Barack Obama and the Democrats like to offer the rhetorical formulation of, “No American should have to choose between health care and [blank],” where the second option is usually rent or food. However, at the income levels Democrats use to set federal subsidies, the choices for discretionary spending go far beyond the essentials — unless one has a skewed definition of essentials. Reason.tv offers a video lesson in American entitlement thinking and prioritization that adds some odd items to that definition:
Essentials in the Age of Obama:
- Protein powder
- Jeans with white stitching
Best line in the entire clip? “Why do I not have health insurance? Because I live in America.” The expectation of this young man (and I use that word advisedly) is that everyone else should pay for the health insurance he chooses not to buy, so that he can continue contributing to society by … getting drunk.
Life is about choices and responsibility. Failure to make wise choices and exercise responsibility should not encumber us with the burden of indemnifying stupidity. They want to take the risk and offload the consequences to everyone else. That’s exactly what this program will do for those people who can afford insurance but can’t be bothered to buy it.
Nick Gillespie expands another issue of individual involvement in a more serious vein:
Here’s a more basic question when it comes to controlling costs: The easiest way to do this is to make the person doing the buying actually pay the price. You haggle more when the change is coming out of your own pocket. Or, alternatively, you splurge because you’re worth it. Earlier this year, my coverage changed from a conventional network preferred-provider plan with a standard co-pay for prescription drugs to a high-dollar deductible plan in which I essentially pay the first $2,000 dollars of medical care I consume in a year (any unused money rolls over in a Medical Savings Account that I can use in the following year). As my doctor prescribed me a brand-name drug, I thought about the cost and whether there were any possible alternatives. For the first time I can recall, I actually had a conversation with my doctor—right there, in the examination room—about medical costs. We settled on a generic alternative, saving me roughly $75 on that particular transaction. More recently, we had a similar conversation, in which he didn’t know the costs of a name-brand drug and a generic alternative—a sign that the medical system has a long way to go in terms of customer service. Imagine going into an auto shop and the mechanic not being able to quote you the price difference between a new and refurbished part.

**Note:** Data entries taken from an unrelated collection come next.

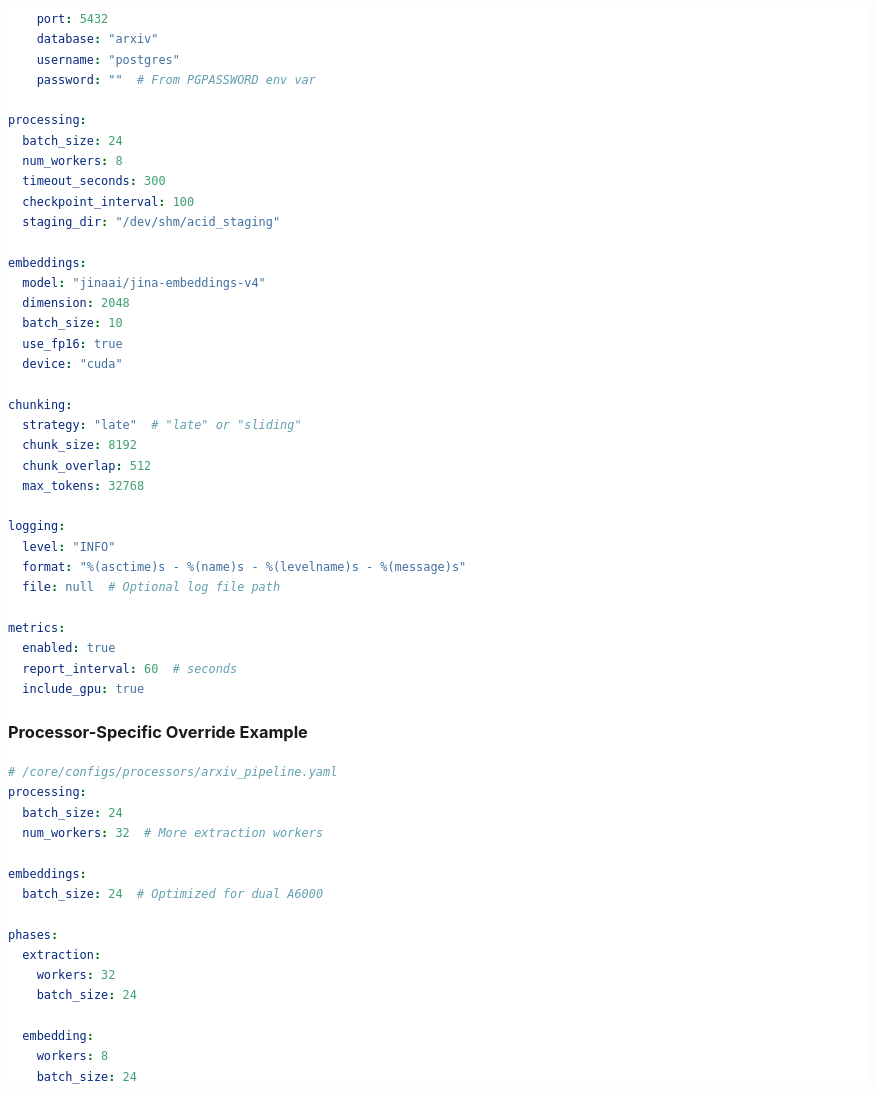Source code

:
 ```yaml
    port: 5432
    database: "arxiv"
    username: "postgres"
    password: ""  # From PGPASSWORD env var

processing:
  batch_size: 24
  num_workers: 8
  timeout_seconds: 300
  checkpoint_interval: 100
  staging_dir: "/dev/shm/acid_staging"

embeddings:
  model: "jinaai/jina-embeddings-v4"
  dimension: 2048
  batch_size: 10
  use_fp16: true
  device: "cuda"

chunking:
  strategy: "late"  # "late" or "sliding"
  chunk_size: 8192
  chunk_overlap: 512
  max_tokens: 32768

logging:
  level: "INFO"
  format: "%(asctime)s - %(name)s - %(levelname)s - %(message)s"
  file: null  # Optional log file path

metrics:
  enabled: true
  report_interval: 60  # seconds
  include_gpu: true
```

### Processor-Specific Override Example
```yaml
# /core/configs/processors/arxiv_pipeline.yaml
processing:
  batch_size: 24
  num_workers: 32  # More extraction workers

embeddings:
  batch_size: 24  # Optimized for dual A6000

phases:
  extraction:
    workers: 32
    batch_size: 24

  embedding:
    workers: 8
    batch_size: 24
```
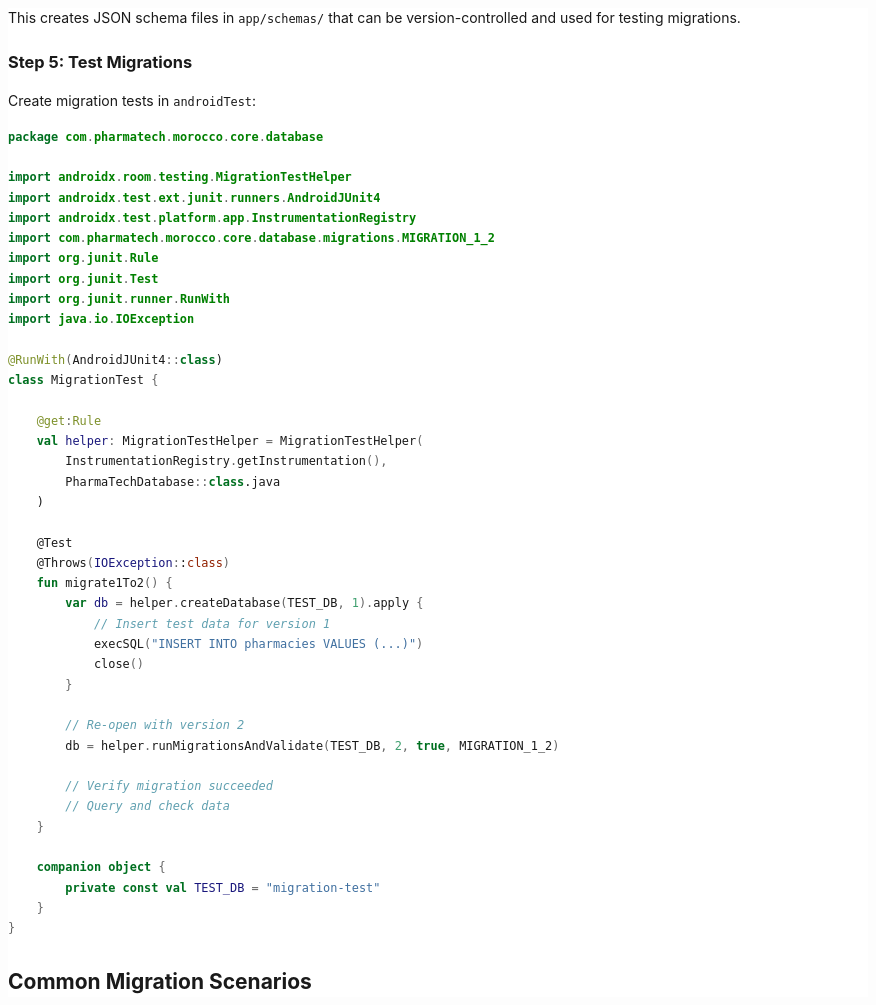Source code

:This creates JSON schema files in `app/schemas/` that can be version-controlled and used for testing migrations.

### Step 5: Test Migrations

Create migration tests in `androidTest`:

```kotlin
package com.pharmatech.morocco.core.database

import androidx.room.testing.MigrationTestHelper
import androidx.test.ext.junit.runners.AndroidJUnit4
import androidx.test.platform.app.InstrumentationRegistry
import com.pharmatech.morocco.core.database.migrations.MIGRATION_1_2
import org.junit.Rule
import org.junit.Test
import org.junit.runner.RunWith
import java.io.IOException

@RunWith(AndroidJUnit4::class)
class MigrationTest {

    @get:Rule
    val helper: MigrationTestHelper = MigrationTestHelper(
        InstrumentationRegistry.getInstrumentation(),
        PharmaTechDatabase::class.java
    )

    @Test
    @Throws(IOException::class)
    fun migrate1To2() {
        var db = helper.createDatabase(TEST_DB, 1).apply {
            // Insert test data for version 1
            execSQL("INSERT INTO pharmacies VALUES (...)")
            close()
        }

        // Re-open with version 2
        db = helper.runMigrationsAndValidate(TEST_DB, 2, true, MIGRATION_1_2)

        // Verify migration succeeded
        // Query and check data
    }

    companion object {
        private const val TEST_DB = "migration-test"
    }
}
```

## Common Migration Scenarios
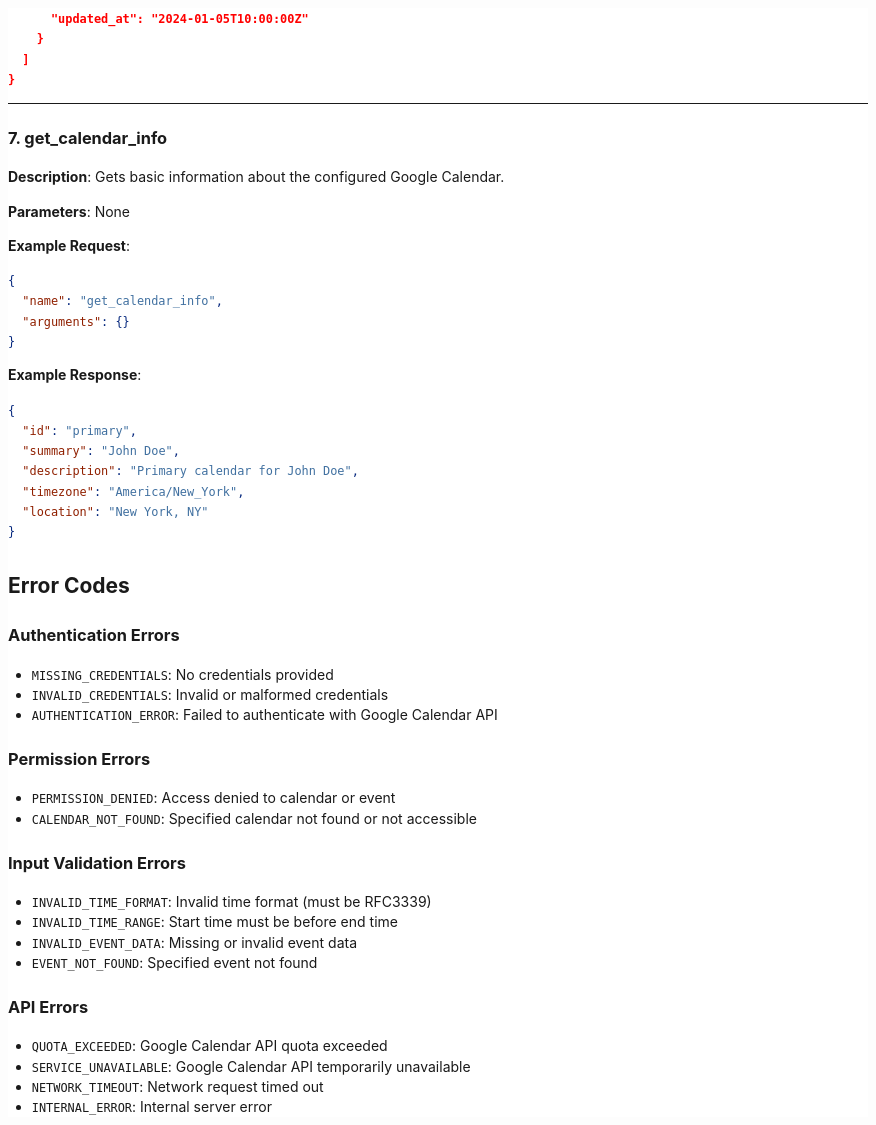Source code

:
 ```json
      "updated_at": "2024-01-05T10:00:00Z"
    }
  ]
}
```

---

### 7. get_calendar_info

**Description**: Gets basic information about the configured Google Calendar.

**Parameters**: None

**Example Request**:
```json
{
  "name": "get_calendar_info",
  "arguments": {}
}
```

**Example Response**:
```json
{
  "id": "primary",
  "summary": "John Doe",
  "description": "Primary calendar for John Doe",
  "timezone": "America/New_York",
  "location": "New York, NY"
}
```

## Error Codes

### Authentication Errors
- `MISSING_CREDENTIALS`: No credentials provided
- `INVALID_CREDENTIALS`: Invalid or malformed credentials
- `AUTHENTICATION_ERROR`: Failed to authenticate with Google Calendar API

### Permission Errors
- `PERMISSION_DENIED`: Access denied to calendar or event
- `CALENDAR_NOT_FOUND`: Specified calendar not found or not accessible

### Input Validation Errors
- `INVALID_TIME_FORMAT`: Invalid time format (must be RFC3339)
- `INVALID_TIME_RANGE`: Start time must be before end time
- `INVALID_EVENT_DATA`: Missing or invalid event data
- `EVENT_NOT_FOUND`: Specified event not found

### API Errors
- `QUOTA_EXCEEDED`: Google Calendar API quota exceeded
- `SERVICE_UNAVAILABLE`: Google Calendar API temporarily unavailable
- `NETWORK_TIMEOUT`: Network request timed out
- `INTERNAL_ERROR`: Internal server error
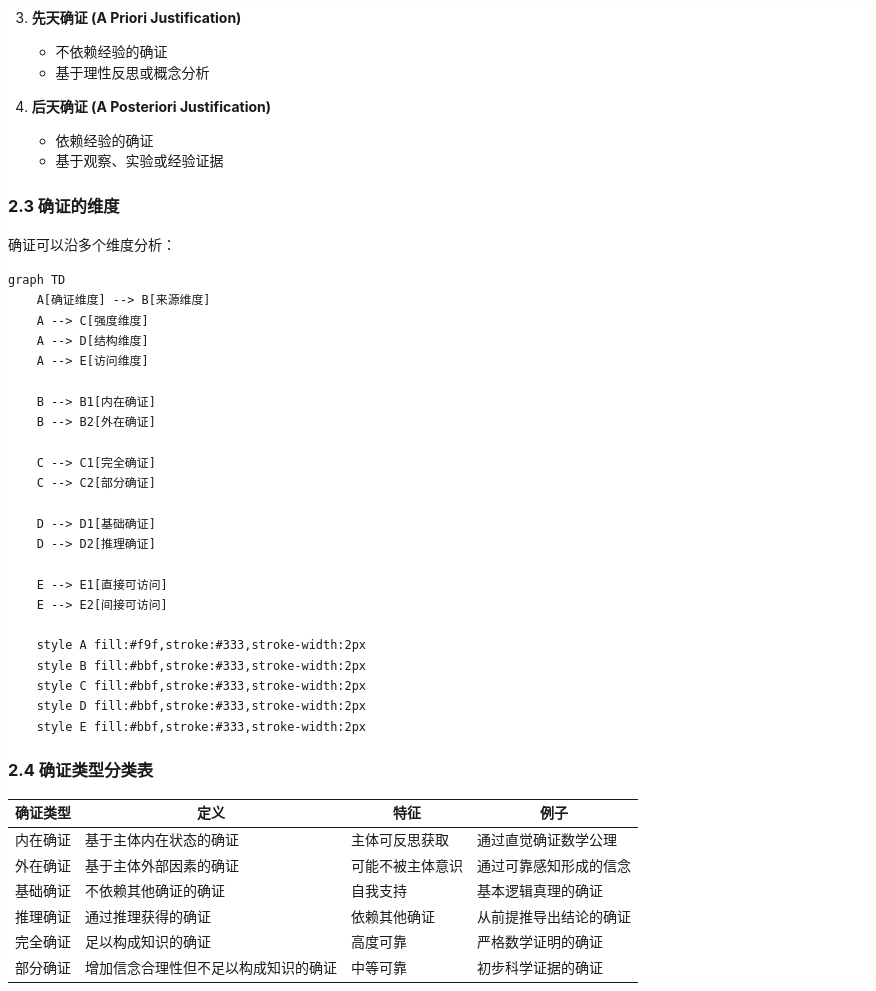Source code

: 3. **先天确证 (A Priori Justification)**
   - 不依赖经验的确证
   - 基于理性反思或概念分析

4. **后天确证 (A Posteriori Justification)**
   - 依赖经验的确证
   - 基于观察、实验或经验证据

### 2.3 确证的维度

确证可以沿多个维度分析：

```mermaid
graph TD
    A[确证维度] --> B[来源维度]
    A --> C[强度维度]
    A --> D[结构维度]
    A --> E[访问维度]
    
    B --> B1[内在确证]
    B --> B2[外在确证]
    
    C --> C1[完全确证]
    C --> C2[部分确证]
    
    D --> D1[基础确证]
    D --> D2[推理确证]
    
    E --> E1[直接可访问]
    E --> E2[间接可访问]
    
    style A fill:#f9f,stroke:#333,stroke-width:2px
    style B fill:#bbf,stroke:#333,stroke-width:2px
    style C fill:#bbf,stroke:#333,stroke-width:2px
    style D fill:#bbf,stroke:#333,stroke-width:2px
    style E fill:#bbf,stroke:#333,stroke-width:2px
```

### 2.4 确证类型分类表

| 确证类型 | 定义 | 特征 | 例子 |
|---------|------|------|------|
| 内在确证 | 基于主体内在状态的确证 | 主体可反思获取 | 通过直觉确证数学公理 |
| 外在确证 | 基于主体外部因素的确证 | 可能不被主体意识 | 通过可靠感知形成的信念 |
| 基础确证 | 不依赖其他确证的确证 | 自我支持 | 基本逻辑真理的确证 |
| 推理确证 | 通过推理获得的确证 | 依赖其他确证 | 从前提推导出结论的确证 |
| 完全确证 | 足以构成知识的确证 | 高度可靠 | 严格数学证明的确证 |
| 部分确证 | 增加信念合理性但不足以构成知识的确证 | 中等可靠 | 初步科学证据的确证 |
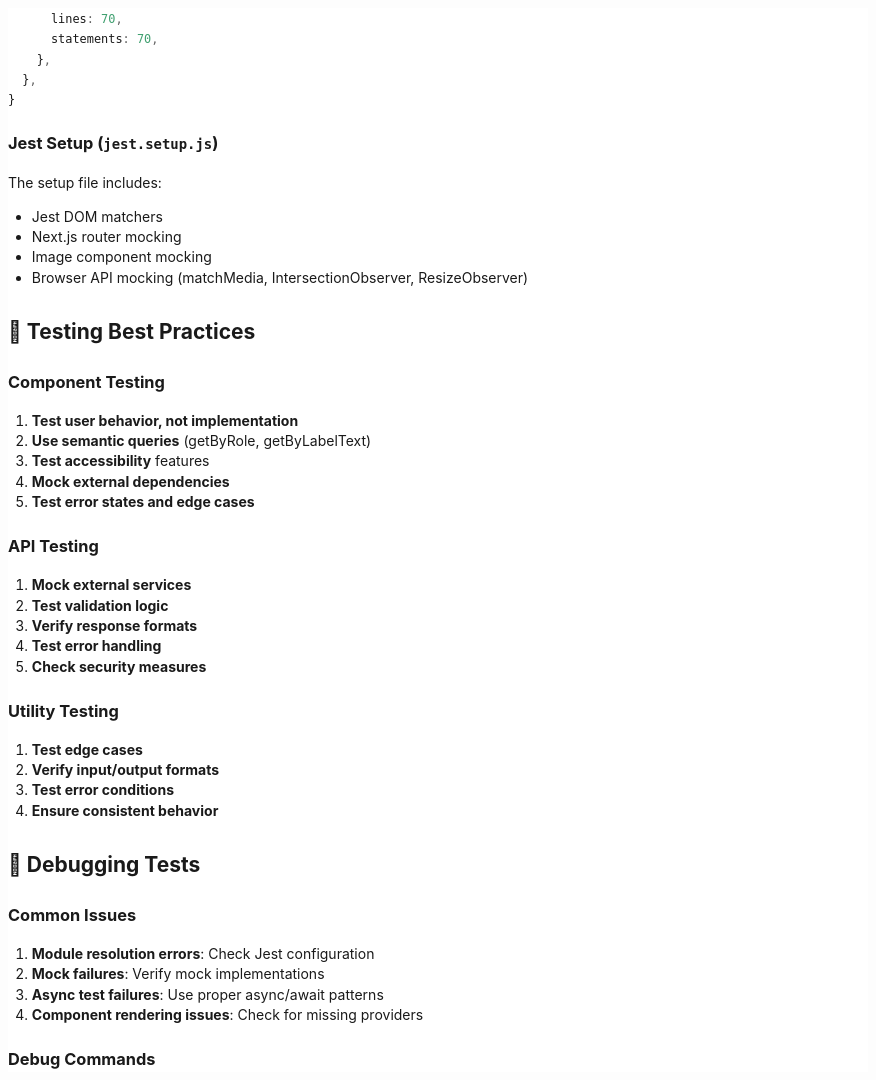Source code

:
 ```javascript
      lines: 70,
      statements: 70,
    },
  },
}
```

### Jest Setup (`jest.setup.js`)

The setup file includes:
- Jest DOM matchers
- Next.js router mocking
- Image component mocking
- Browser API mocking (matchMedia, IntersectionObserver, ResizeObserver)

## 🎯 Testing Best Practices

### Component Testing

1. **Test user behavior, not implementation**
2. **Use semantic queries** (getByRole, getByLabelText)
3. **Test accessibility** features
4. **Mock external dependencies**
5. **Test error states and edge cases**

### API Testing

1. **Mock external services**
2. **Test validation logic**
3. **Verify response formats**
4. **Test error handling**
5. **Check security measures**

### Utility Testing

1. **Test edge cases**
2. **Verify input/output formats**
3. **Test error conditions**
4. **Ensure consistent behavior**

## 🐛 Debugging Tests

### Common Issues

1. **Module resolution errors**: Check Jest configuration
2. **Mock failures**: Verify mock implementations
3. **Async test failures**: Use proper async/await patterns
4. **Component rendering issues**: Check for missing providers

### Debug Commands
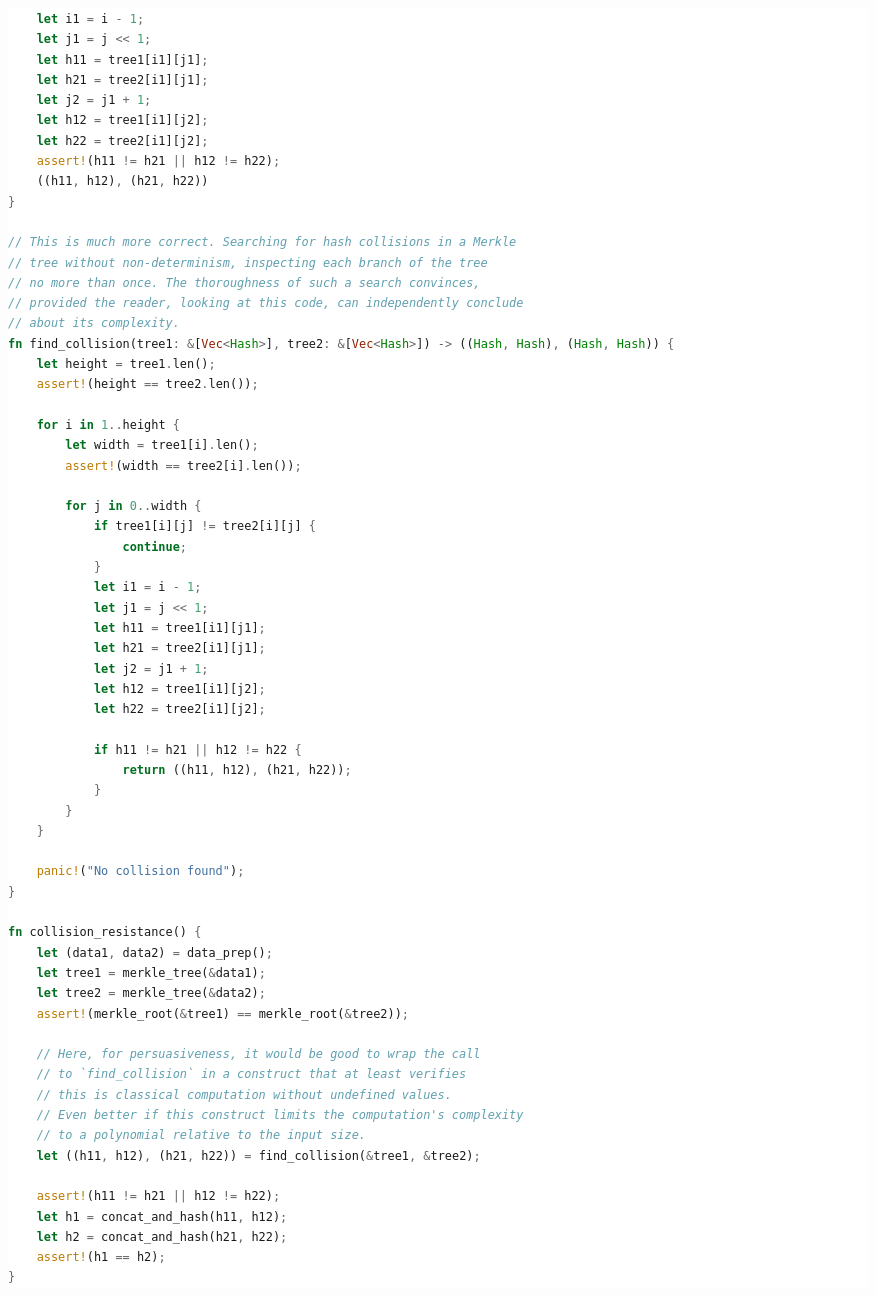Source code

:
 ```rust
    let i1 = i - 1;
    let j1 = j << 1;
    let h11 = tree1[i1][j1];
    let h21 = tree2[i1][j1];
    let j2 = j1 + 1;
    let h12 = tree1[i1][j2];
    let h22 = tree2[i1][j2];
    assert!(h11 != h21 || h12 != h22);
    ((h11, h12), (h21, h22))
}

// This is much more correct. Searching for hash collisions in a Merkle
// tree without non-determinism, inspecting each branch of the tree
// no more than once. The thoroughness of such a search convinces,
// provided the reader, looking at this code, can independently conclude
// about its complexity.
fn find_collision(tree1: &[Vec<Hash>], tree2: &[Vec<Hash>]) -> ((Hash, Hash), (Hash, Hash)) {
    let height = tree1.len();
    assert!(height == tree2.len());

    for i in 1..height {
        let width = tree1[i].len();
        assert!(width == tree2[i].len());

        for j in 0..width {
            if tree1[i][j] != tree2[i][j] {
                continue;
            }
            let i1 = i - 1;
            let j1 = j << 1;
            let h11 = tree1[i1][j1];
            let h21 = tree2[i1][j1];
            let j2 = j1 + 1;
            let h12 = tree1[i1][j2];
            let h22 = tree2[i1][j2];

            if h11 != h21 || h12 != h22 {
                return ((h11, h12), (h21, h22));
            }
        }
    }

    panic!("No collision found");
}

fn collision_resistance() {
    let (data1, data2) = data_prep();
    let tree1 = merkle_tree(&data1);
    let tree2 = merkle_tree(&data2);
    assert!(merkle_root(&tree1) == merkle_root(&tree2));

    // Here, for persuasiveness, it would be good to wrap the call
    // to `find_collision` in a construct that at least verifies
    // this is classical computation without undefined values.
    // Even better if this construct limits the computation's complexity
    // to a polynomial relative to the input size.
    let ((h11, h12), (h21, h22)) = find_collision(&tree1, &tree2);

    assert!(h11 != h21 || h12 != h22);
    let h1 = concat_and_hash(h11, h12);
    let h2 = concat_and_hash(h21, h22);
    assert!(h1 == h2);
}
```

Yet exchanges such as the ones above are small examples of price signals being injected into a system that has consciously erected a series of mufflers, walls, and funhouse mirrors precisely to make it impossible for consumers to even know what they are paying, much less how to evaluate alternative plans of action. The blame here is shared by government policymakers, insurance bureaucrats, and medical providers, all of whom have some stake in a status quo that serves them tolerably well. Any reform that doesn’t explicitly and transparently harness the same basic market forces that have driven down prices and improved quality throughout the economy over the past several decades simply will not work at containing costs and thus, expanding access (cheaper, better goods and services, whether we’re talking about automobiles or plane tickets or gourmet coffee, have a way of leaching out into every level of society).
Or, alternatively, we could just encourage everyone to buy 40s and get drunk rather than think rationally about health care.